Dynamo Kyiv won their tie against AaB, but, in their first group game against Panathinaikos, they were accused of a failed attempt to bribe the referee, Antonio López Nieto, to get a win. Despite an appeal, they were ejected from the competition and banned for two years, with AaB replacing them in the group stage. Dynamo's ban was eventually reduced to one season.

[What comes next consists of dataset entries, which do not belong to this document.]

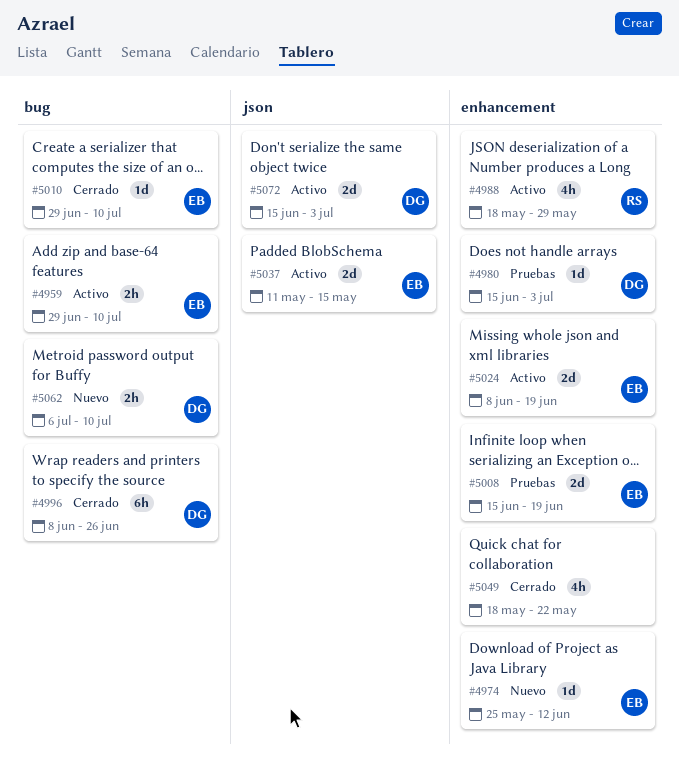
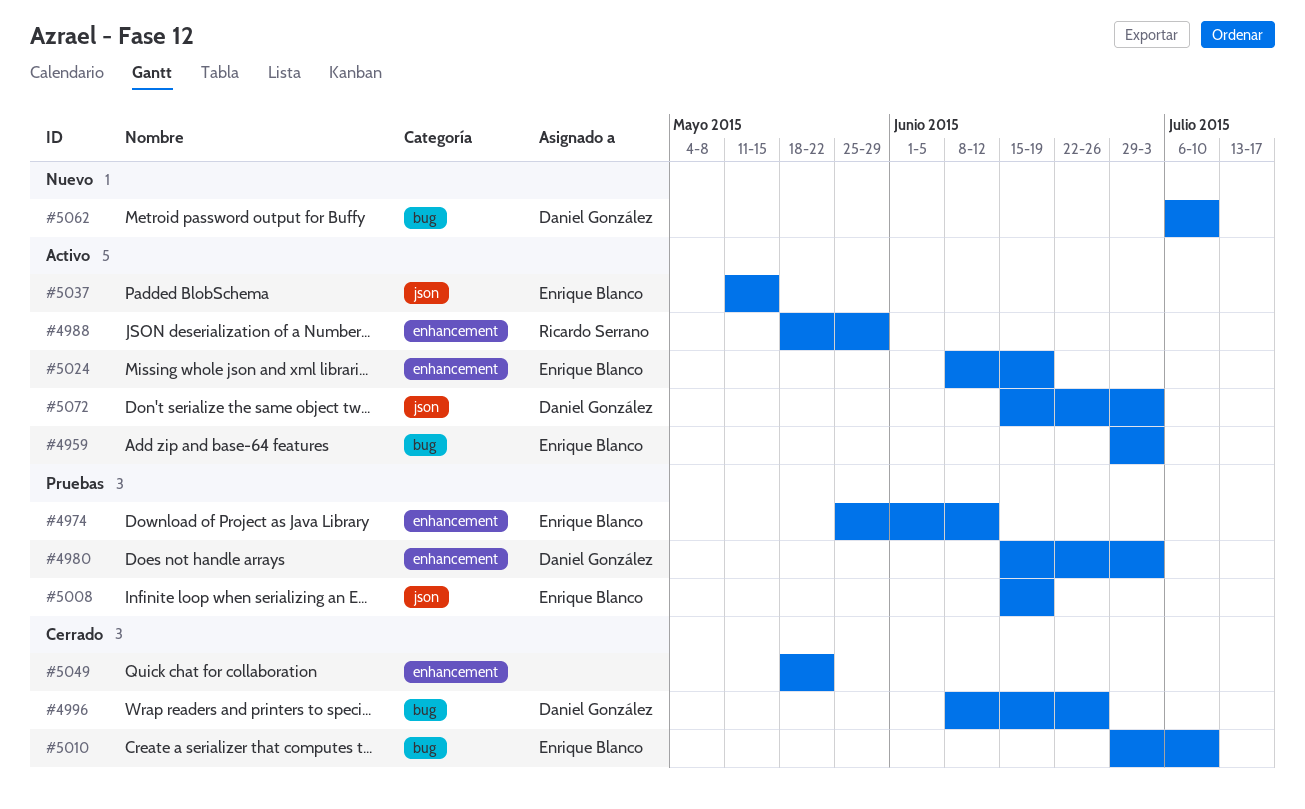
#4959, due: Jul 10 -> Jul 3
#4974, status: Nuevo -> Pruebas
#5008, label: enhancement -> json

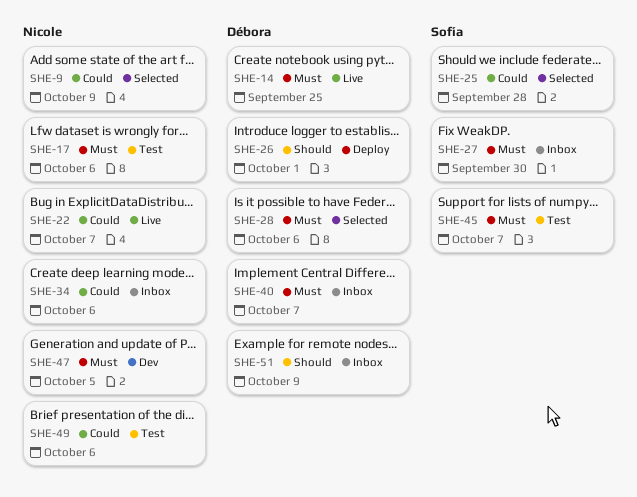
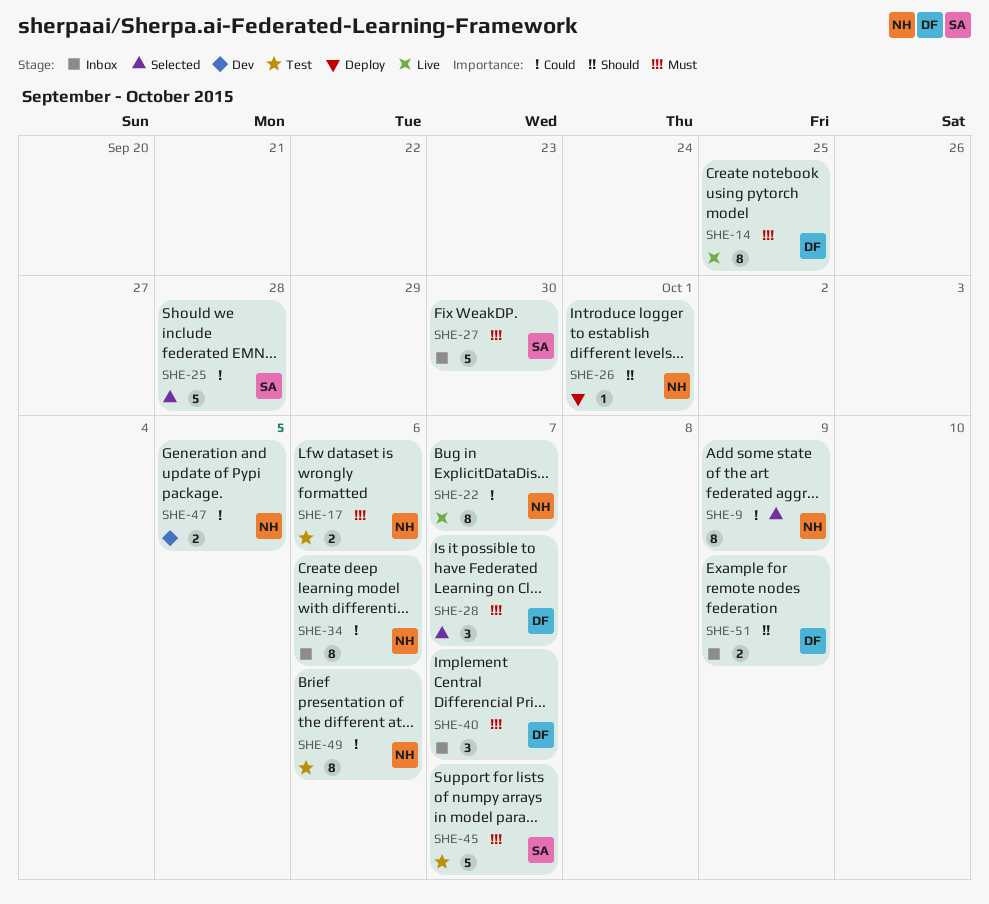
SHE-26, owner: Débora -> Nicole
SHE-28, due: Oct 6 -> Oct 7
SHE-47, priority: Must -> Could

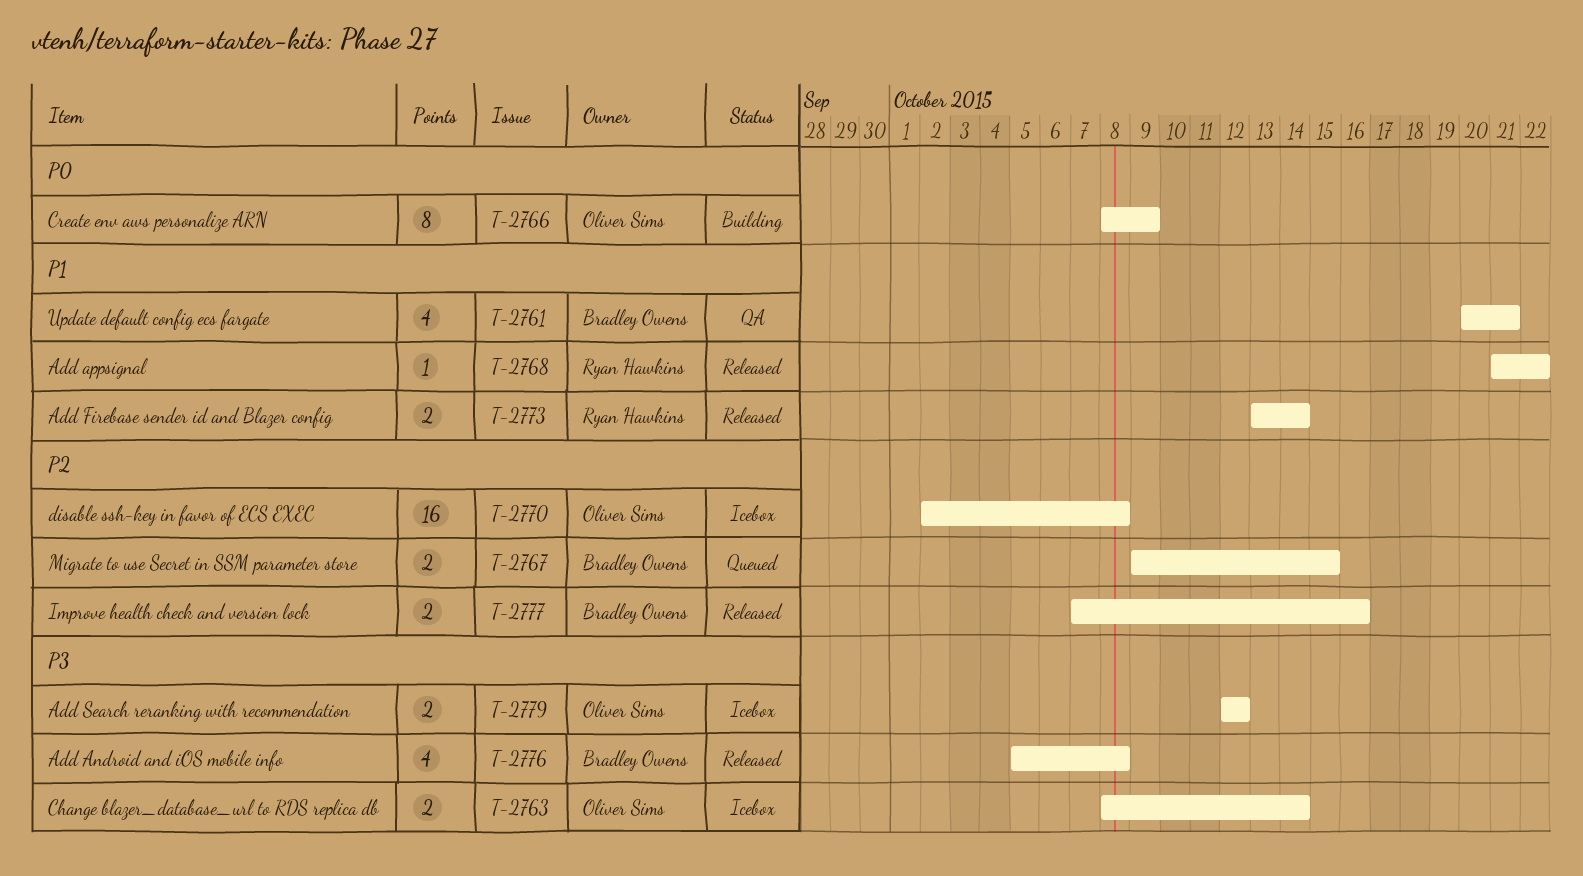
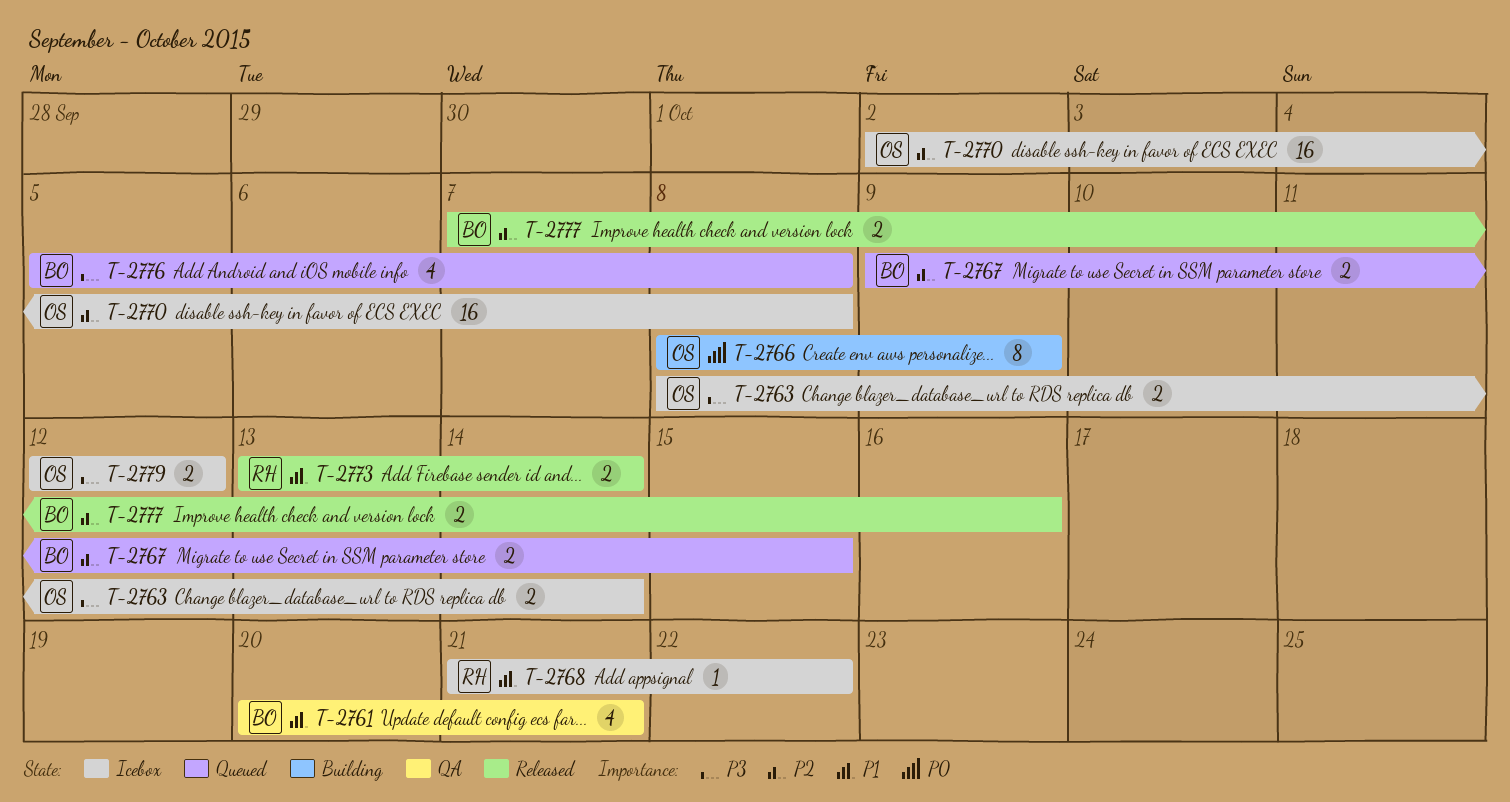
T-2768, status: Released -> Icebox
T-2776, status: Released -> Queued

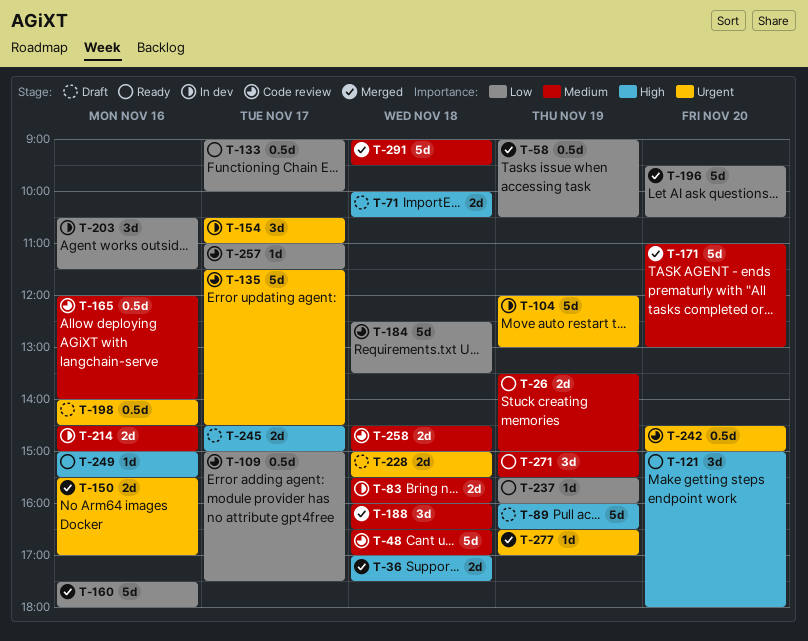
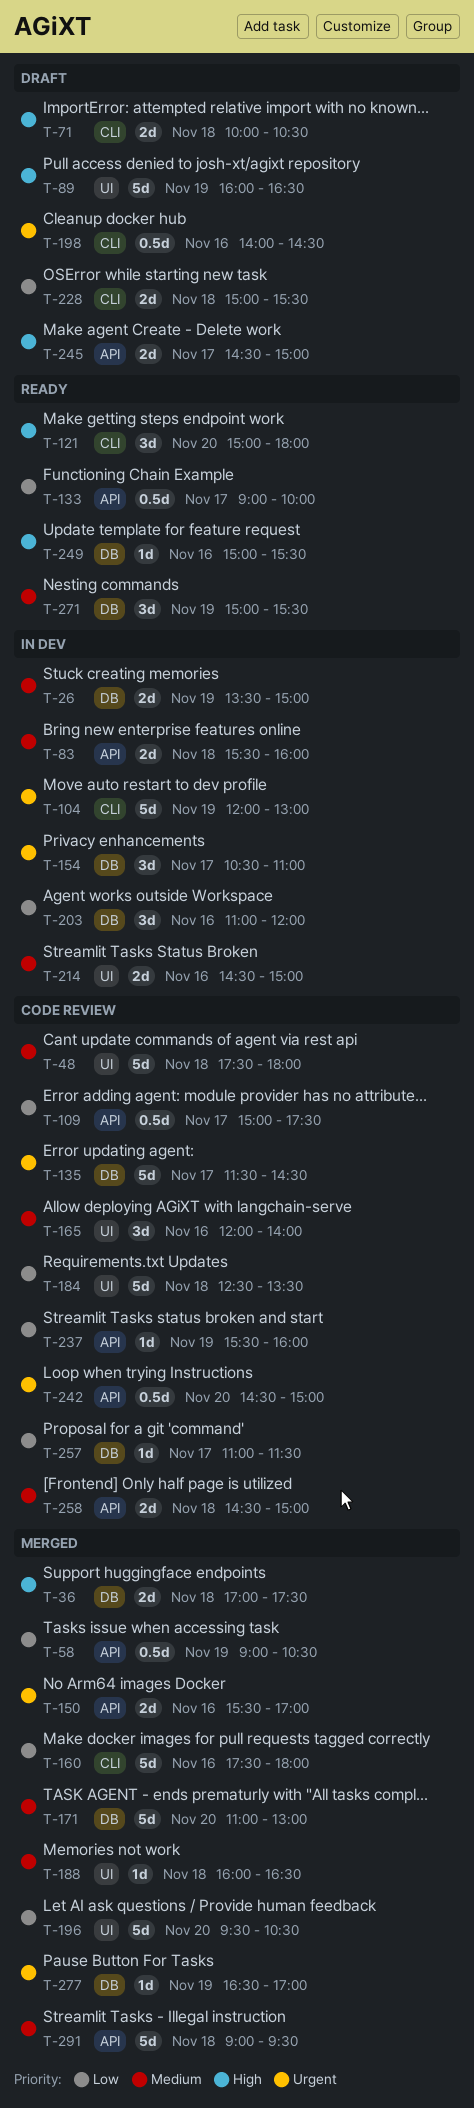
T-26, status: Ready -> In dev
T-48, begins: 16:30 -> 17:30
T-48, ends: 17:00 -> 18:00
T-165, estimate: 0.5d -> 3d
T-188, estimate: 3d -> 1d
T-203, begins: 10:30 -> 11:00
T-203, ends: 11:30 -> 12:00
T-228, priority: Urgent -> Low
T-237, status: Ready -> Code review

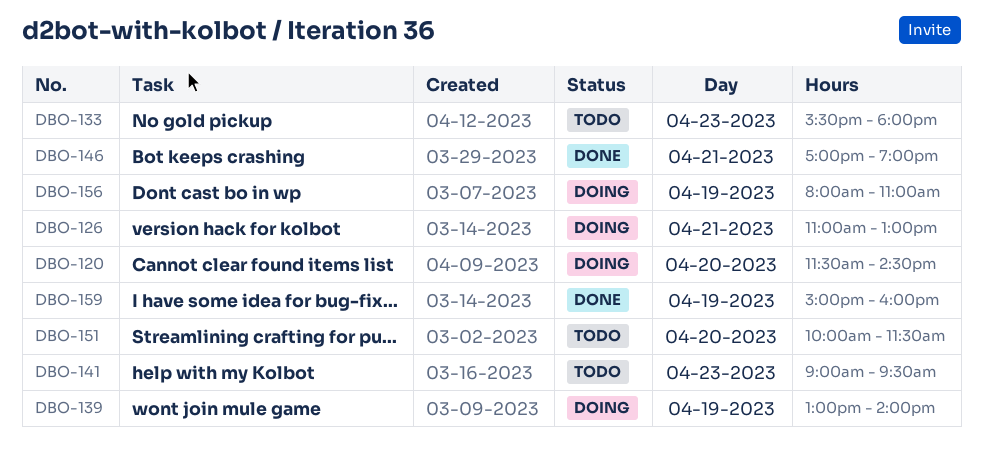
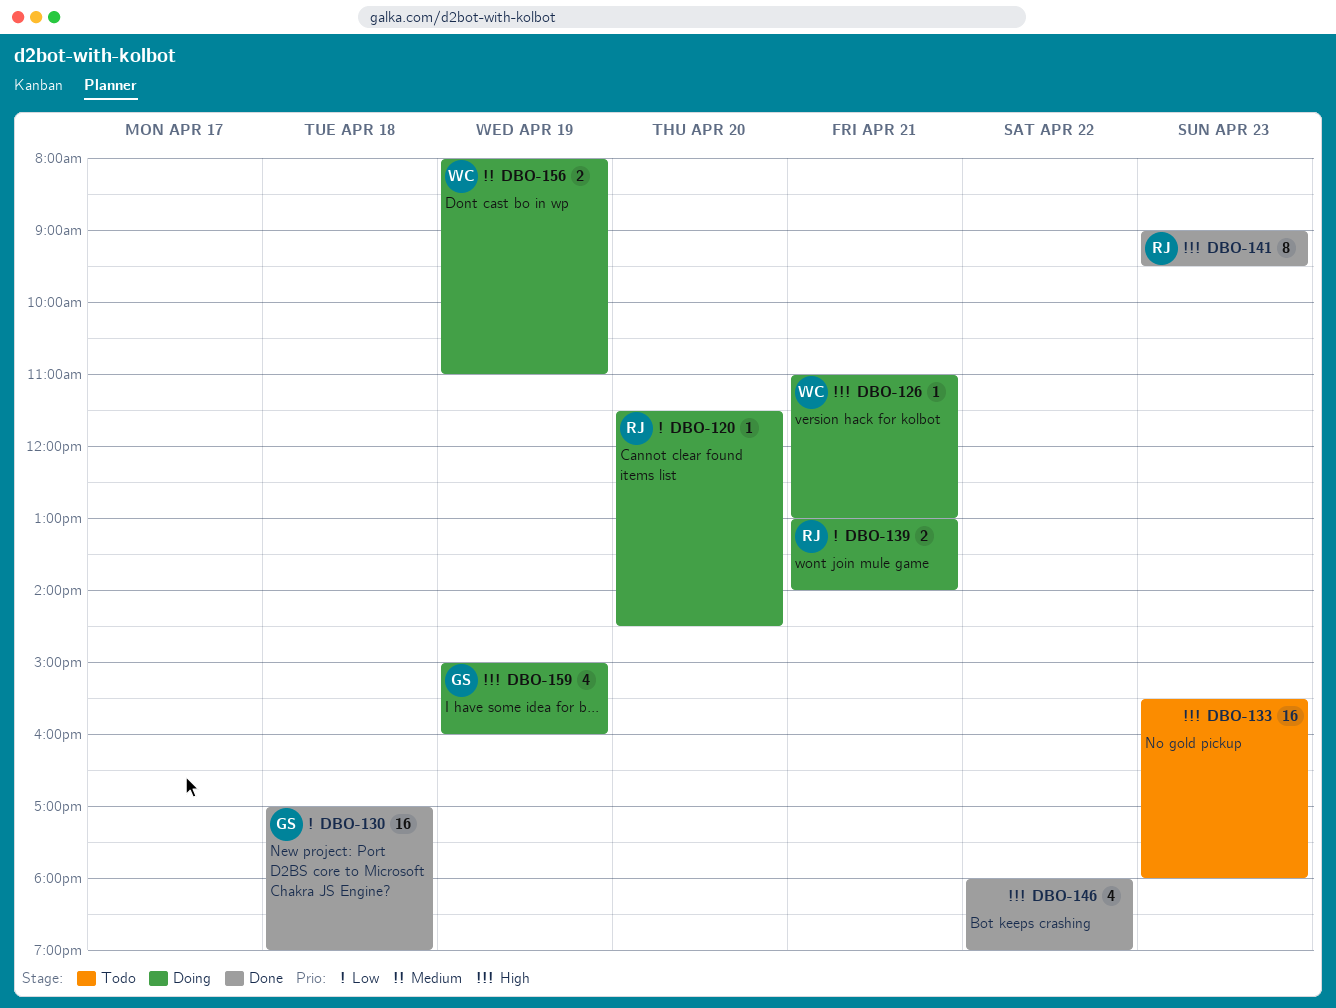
DBO-130: none -> present
DBO-139, day: Apr 19 -> Apr 21
DBO-141, status: Todo -> Done
DBO-146, day: Apr 21 -> Apr 22
DBO-146, begins: 17:00 -> 18:00
DBO-151: present -> none
DBO-159, status: Done -> Doing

| Team 1 | Agg. Tooltip Aggregate score | Team 2 | 1st leg | 2nd leg |
|---|---|---|---|---|
| Grasshopper | 2–1 | Maccabi Tel Aviv | 1–1 | 1–0 |
| Rangers | 1–0 | Anorthosis Famagusta | 1–0 | 0–0 |
| Legia Warsaw | 3–1 | IFK Göteborg | 1–0 | 2–1 |
| Casino Salzburg | 0–1 | Steaua București | 0–0 | 0–1 |
| Dynamo Kyiv | 4–1 | AaB | 1–0 | 3–1 |
| Rosenborg | 4–3 | Beşiktaş | 3–0 | 1–3 |
| Anderlecht | 1–2 | Ferencváros | 0–1 | 1–1 |
| Panathinaikos | 1–1 (a) | Hajduk Split | 0–0 | 1–1 |

==Matches==

Grasshopper 1-1 Maccabi Tel Aviv
  Grasshopper: Ibrahim 49'
  Maccabi Tel Aviv: Kashentsev 54'

Maccabi Tel Aviv 0-1 Grasshopper
  Grasshopper: Comisetti 4'
Grasshopper won 2–1 on aggregate.
----

Rangers 1-0 Anorthosis Famagusta
  Rangers: Durie 68'

Anorthosis Famagusta 0-0 Rangers
Rangers won 1–0 on aggregate.
----

Legia Warsaw 1-0 IFK Göteborg
  Legia Warsaw: Podbrożny 49' (pen.)

IFK Göteborg 1-2 Legia Warsaw
  IFK Göteborg: Blomqvist 25'
  Legia Warsaw: Pisz 72', Wieszczycki 90'
Legia Warsaw won 3–1 on aggregate.
----

Casino Salzburg 0-0 Steaua București

Steaua București 1-0 Casino Salzburg
  Steaua București: A. Ilie 33'
Steaua București won 1–0 on aggregate.
----

Dynamo Kyiv 1-0 AaB
  Dynamo Kyiv: Pokhlebayev 81' (pen.)

AaB 1-3 Dynamo Kyiv
  AaB: P. Rasmussen 87'
  Dynamo Kyiv: Kalitvintsev 36', Shevchenko 49', 77'
Dynamo Kyiv won 4–1 on aggregate.
----

Rosenborg 3-0 Beşiktaş
  Rosenborg: Hoftun 23', Strand 27', Brattbakk 75'

Beşiktaş 3-1 Rosenborg
  Beşiktaş: Özdilek 9', Kuntz 85' (pen.), 87'
  Rosenborg: Brattbakk 67'
Rosenborg won 4–3 on aggregate.
----

Anderlecht 0-1 Ferencváros
  Ferencváros: Kuntić 58'

Ferencváros 1-1 Anderlecht
  Ferencváros: Kopunović 50'
  Anderlecht: De Bilde 70'
Ferencváros won 2–1 on aggregate.
----

Panathinaikos 0-0 Hajduk Split

Hajduk Split 1-1 Panathinaikos
  Hajduk Split: Štimac 5'
  Panathinaikos: Borrelli 54'
1–1 on aggregate; Panathinaikos won on away goals.